Study Evaluates Dr. Oz Weight Loss Tips

A study published in The British Medical Journal recently evaluated the quality of health advice provided by popular medical television shows. A group of researchers, including medical doctors and pharmacy experts, examined the medical advice provided on 40 randomly selected episodes of The Dr. Oz Show and The Doctors. The scientists determined that roughly half of the tips provided have no solid research to support them or that medically established research contradicts the advice provided on the programs. Researchers concluded, “the public should be skeptical about recommendations made on medical talk shows.”

The study, released in December 2014, came just months after Dr. Oz testified about his weight loss advice in front of the United States Congress. Legislators expressed concern that Dr. Oz’s diet tips did not reflect the best medical standards. The doctor’s recommendation of green tea extract for weight loss came under particular scrutiny. Dr. Oz, himself, acknowledged that he should do a better job of providing better weight loss advice.

How to Use Dr. Oz Diet Tips to Lose Weight

If you are a fan of The Dr. Oz Show or The Doctors you don’t necessarily have to stop watching the shows if you are looking for weight loss advice. Their diet tips can be fun and are often helpful. But if you use their recommendations to slim down, there are three critical tips you should keep in mind to make sure your weight loss program is successful.

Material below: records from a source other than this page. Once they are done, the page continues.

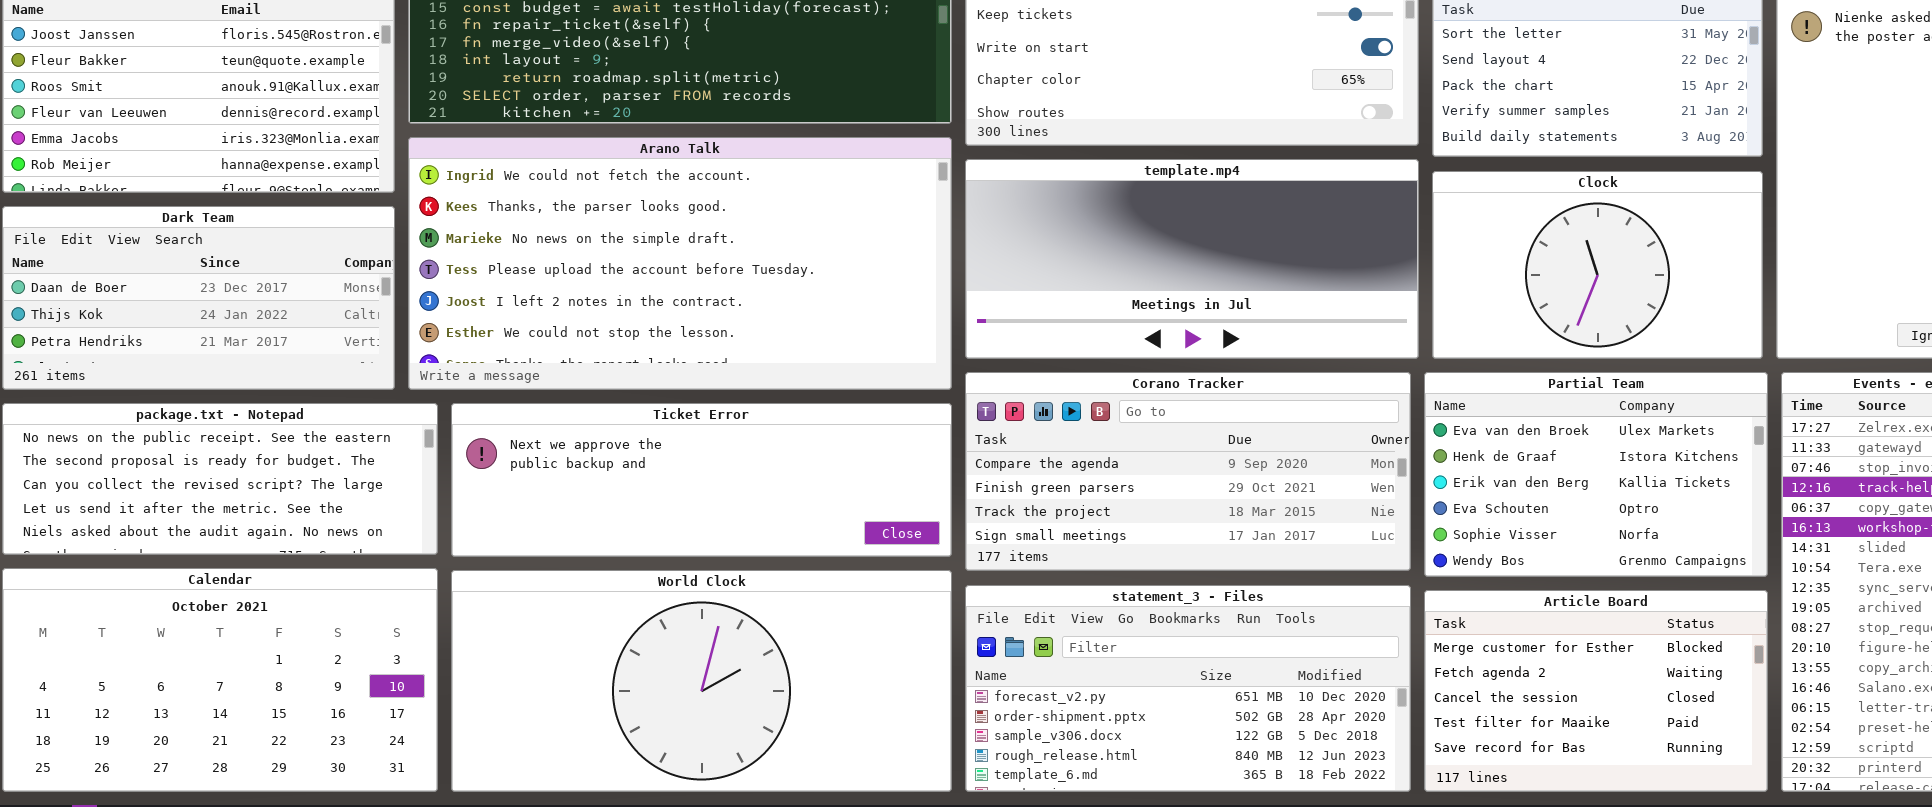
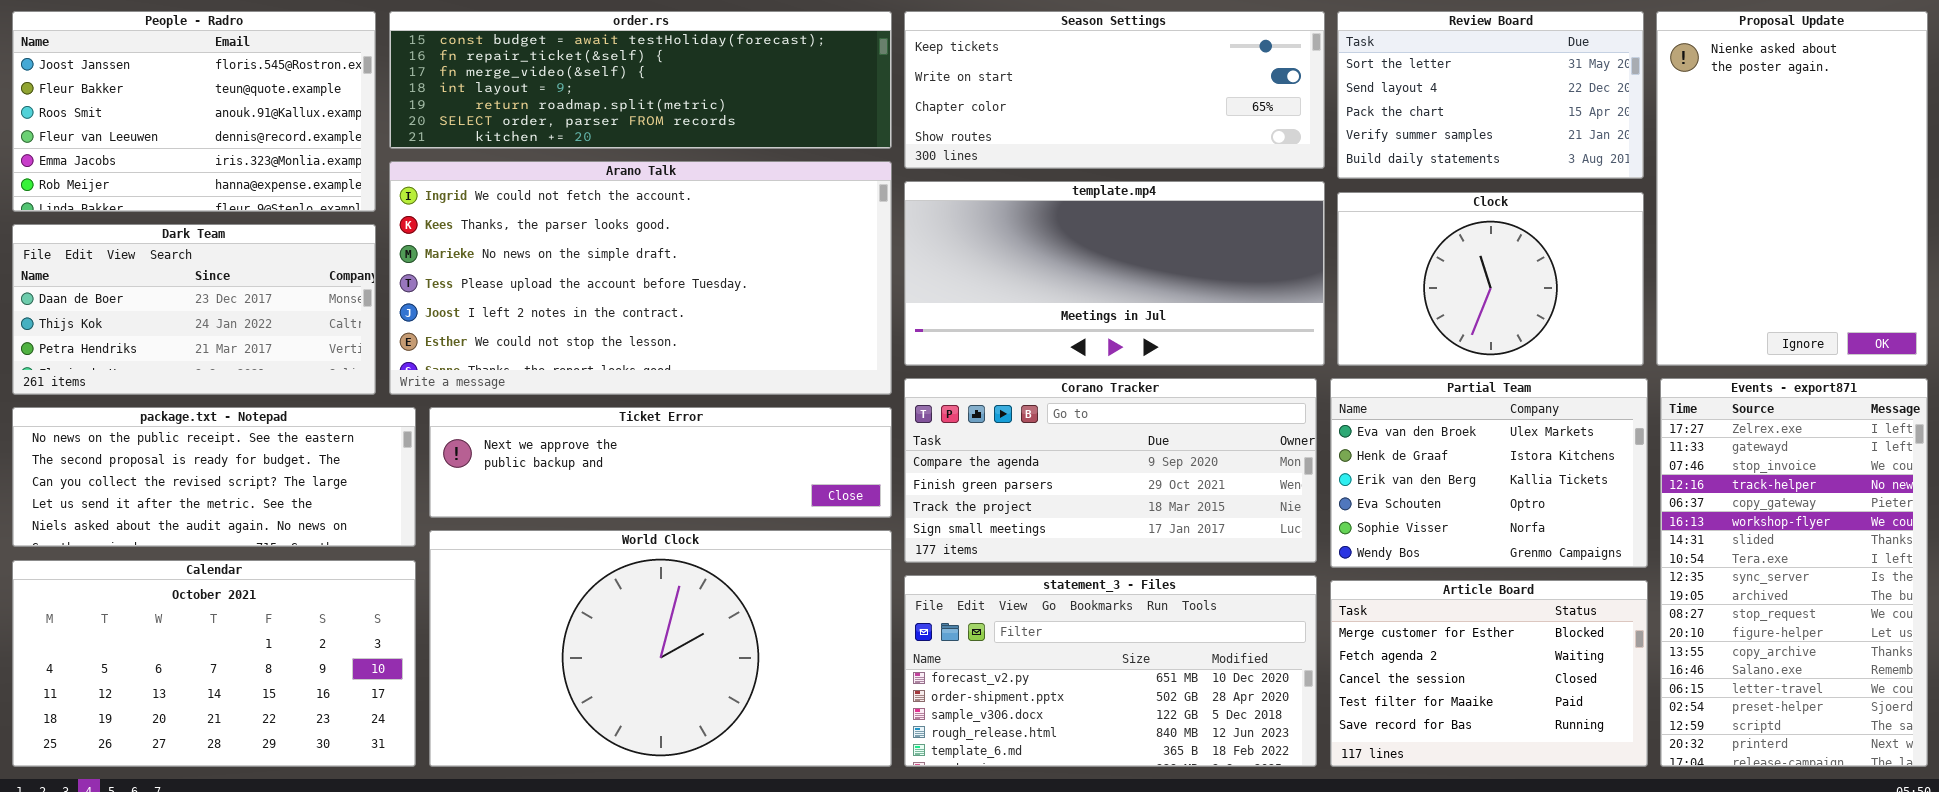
Ticket Error: [451,403,952,557] -> [429,407,892,518], resized
World Clock: [451,570,952,792] -> [429,530,892,767], resized

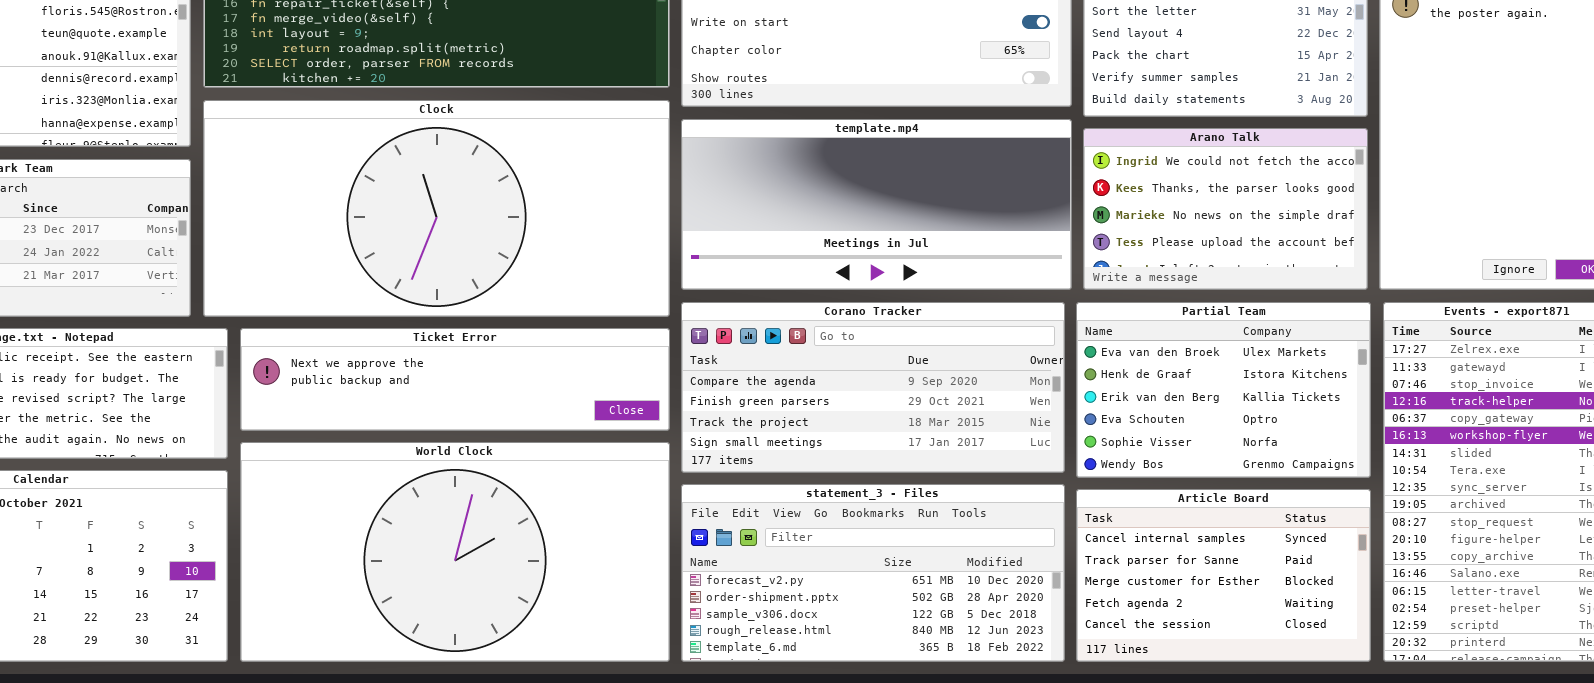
Arano Talk: [389,161,892,395] -> [1083,128,1368,290], moved, resized
Clock: [1337,192,1644,366] -> [203,100,670,317], moved, resized
Article Board: [1330,580,1648,767] -> [1076,489,1371,662], scrolled up 2 rows

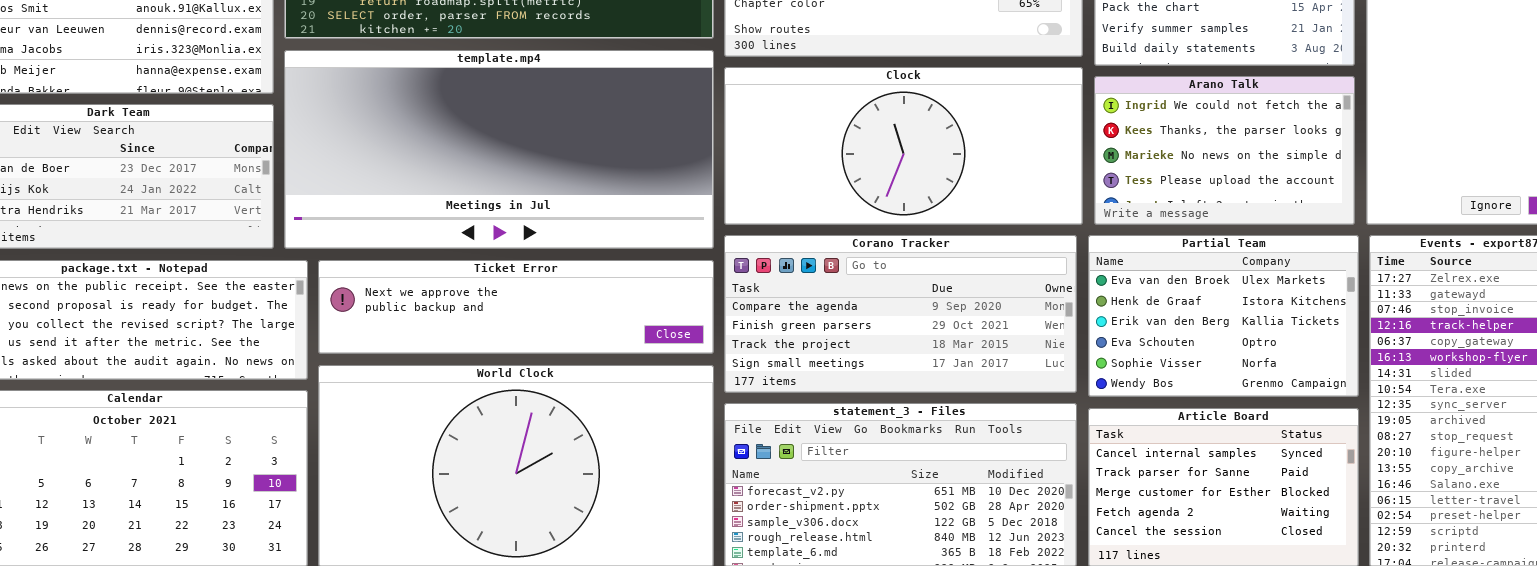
Clock: [203,100,670,317] -> [724,67,1083,225], moved, resized
template.mp4: [681,119,1072,290] -> [284,50,714,249], moved, resized

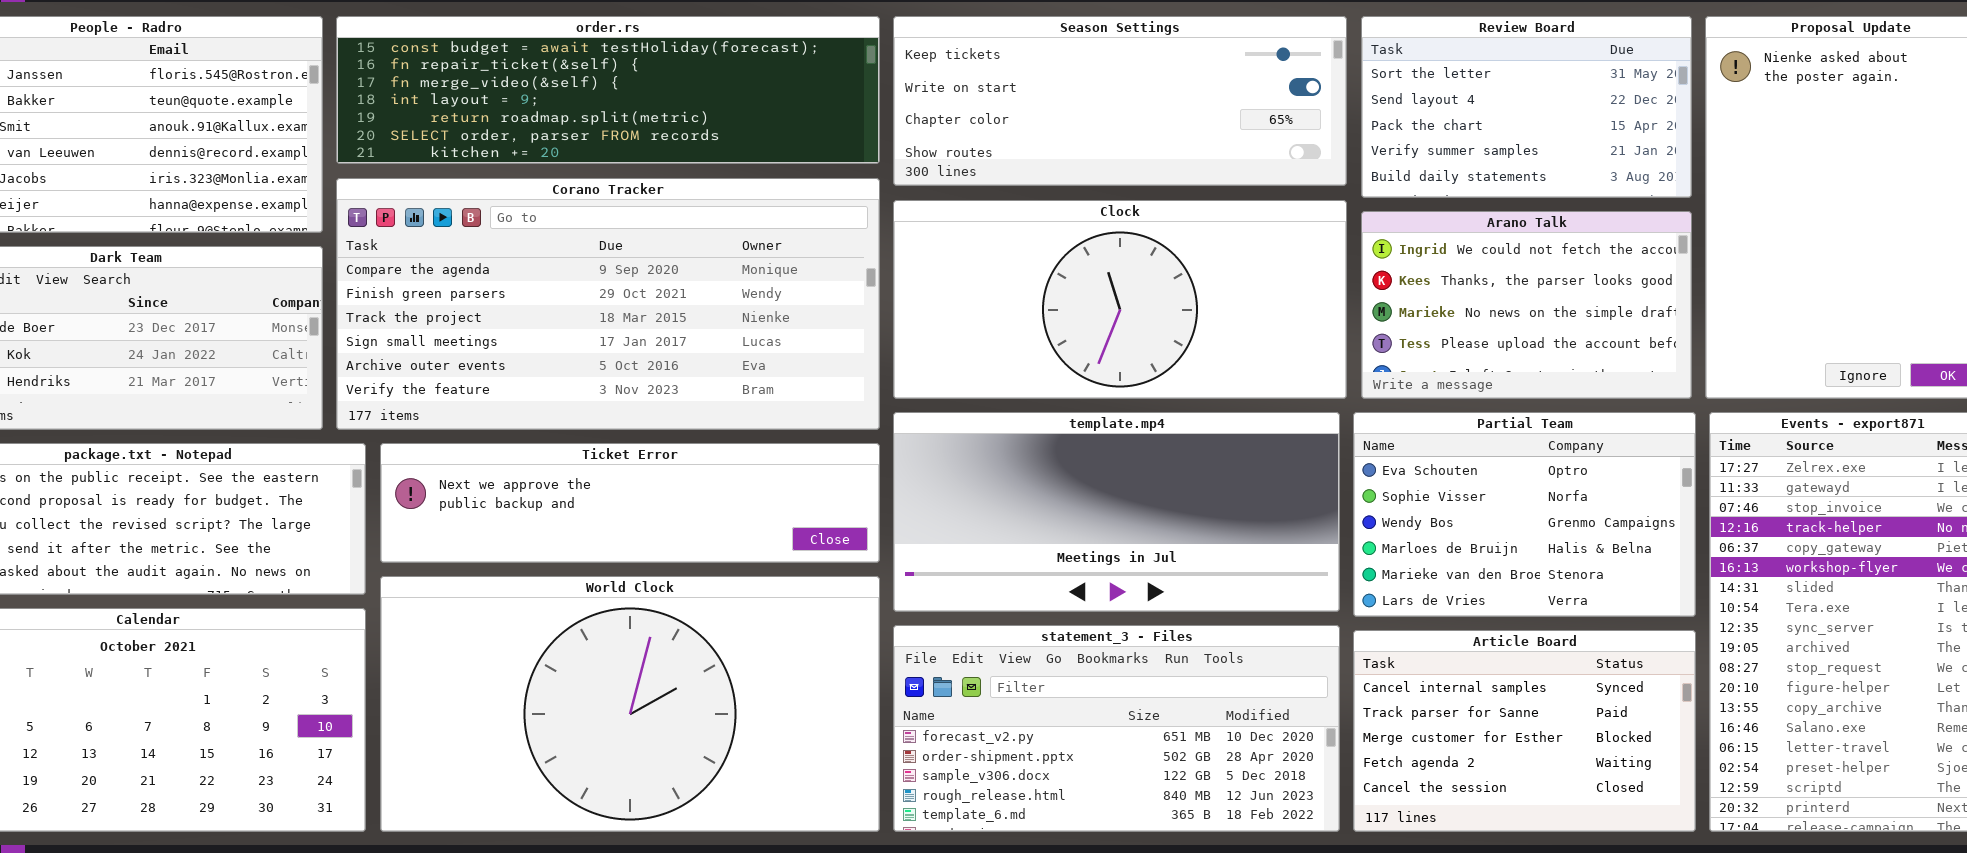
template.mp4: [284,50,714,249] -> [893,412,1340,612], moved, resized
Corano Tracker: [724,235,1077,393] -> [336,178,880,430], moved, resized
Partial Team: [1088,235,1359,397] -> [1353,412,1696,617], scrolled down 3 rows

  • TV diet tips may be unbalanced: The British Medical Journal research points out that the medical and diet advice provided on these popular shows is often presented without the balance needed to help viewers make fully informed decisions. The researchers also point out that conflicts of interests are often ignored.
    • As a viewer, that means that you need to take weight loss tips with a grain of salt. Understand that you may not be getting all the facts about an exciting new treatment, diet pill or weight loss supplement and that a featured expert who is recommending the pill may also benefit financially from selling it. If you are interested in a particular weight loss product mentioned on the show, discuss it with your own doctor or registered dietitian to get a more balanced perspective.
  • TV weight loss advice is not personalized. Many of the diet tips or lifestyle recommendations provided by Dr. Oz and The Doctors may work for some television viewers, but may not be the healthiest suggestion for you. Remember that every dieter’s health history, goals and lifestyle is different. A great diet tip for your friend might be the worst diet tip for you.
    • If the weight loss advice you see on television contradicts the personalized advice you’ve received from your own health care team – and especially if your weight loss program is already working – be very cautious before you change your program based on the TV show advice. The BMJ researchers suggest that you get detailed information from your personal physician about the specific benefit, potential harms and real cost or inconvenience of any treatment before you incorporate it into your program.
  • Medical shows provide entertainment. Ultimately, daytime television shows provide entertainment to their viewing audience. Diet tips are presented in a way that makes the viewing experience fun and interesting. Unfortunately, that may lead to confusion or misinterpretation.
    • For example, on a recent episode of his show, Dr. Oz recommended eating pine nuts before bed at night to curb nighttime snacking. He said that dieters should eat two tablespoons of the fatty nut to help manage cravings. But as Dr. Oz explained his diet tip, he stood in front of a large bowl of pine nuts. It would have been reasonable for a viewer who was not paying close attention to believe that eating a larger portion of pine nuts could help them lose weight. But since pine nuts are high in fat, eating too many of them could cause that viewer to gain weight instead.

Diet tips from Dr. Oz may help you slim down, but any weight loss advice whether it comes from television, magazines or online should be evaluated with a critical eye. If it seems too easy or too good to be true, it probably is. Use Dr. Oz’s diet tips to get ideas, then discuss the specifics with your own health care provider or registered dietitian in order to stay safe and reach your goals.